Intense basketball

Filipino community hosts fifth basketball series in Ponoka

Five years in and Ponoka's Filipino community summer basketball series shows no sign of slowing down.

Five years in and the Filipino summer basketball series shows no sign of slowing down.

The first day of the series started May 6 at St. Augustine Catholic School with 11 teams in two divisions ready to play, along with four female volleyball teams to add to the experience, explained spokesperson Jerry Nepomuceno.

The community basketball and volleyball league is intended to bring Filipino families together for sports and community spirit, said Nepomuceno, adding that anyone is welcome to join in. “We also have the St. Augustine teams joining us.”

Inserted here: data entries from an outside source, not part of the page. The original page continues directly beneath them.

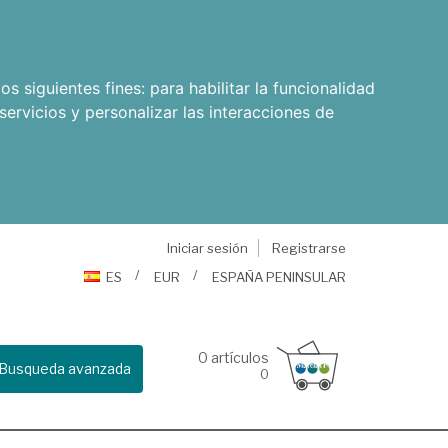
os siguientes fines:
para habilitar la funcionalidad
servicios y personalizar las interacciones de
Iniciar sesión
Registrarse
ES
EUR
ESPAÑA PENINSULAR
0
artículos
Busqueda avanzada
0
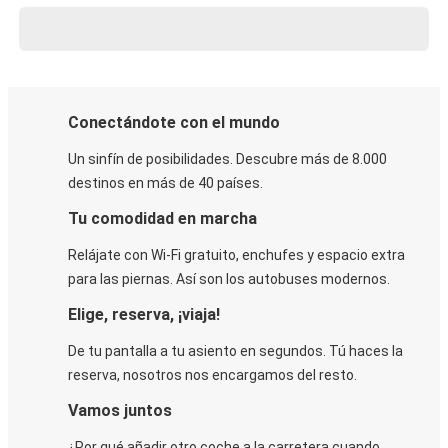
Conectándote con el mundo
Un sinfín de posibilidades. Descubre más de 8.000
destinos en más de 40 países.
Tu comodidad en marcha
Relájate con Wi-Fi gratuito, enchufes y espacio extra
para las piernas. Así son los autobuses modernos.
Elige, reserva, ¡viaja!
De tu pantalla a tu asiento en segundos. Tú haces la
reserva, nosotros nos encargamos del resto.
Vamos juntos
¿Por qué añadir otro coche a la carretera cuando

There’s a division A (35 and under) and division B (36 and up) that will compete in the series once a week until the end of June.

The event is hosted by Christ’s Corridor Church of Ponoka but also brings countless volunteers to the event, explained Nepomuceno. For teams and families it brings people from Edmonton to Calgary. “We just would like to have fellowship. Bringing participation from the community through the sport of basketball.

When it comes to basketball in the Philippines, the sport is akin to hockey in Canada; everyone plays.

“Some people say it’s almost like a religion in the Philippines,” joked Nepomuceno. “Because every corner in the Philippines you notice (basketball courts).”

The intensity of the sport can be seen in the play and from the fans watching the series. And it wouldn’t be possible without the support of school administration, said Nepomuceno. The league originally started outside at the Ponoka Elementary School outdoor court but games were dependent on light and good weather for a game to occur.

Now that the games are indoors, it ensures the league can continue.

Summer Basketball and Volleyball

Nepomuceno thanked principal Kevin Prediger for collaborating with organizers but also for dedicated staff members and cleaners who ensured doors were open at the start of the day and closed by the end.

At the opening ceremonies Prediger pointed out that the league itself is all about community. “We watched essentially community and community building,” said Prediger, referring to the first time he watched the series.

“There’s one thing I’ve learned from the Filipino community and that’s the power of community and just how wonderful that is.”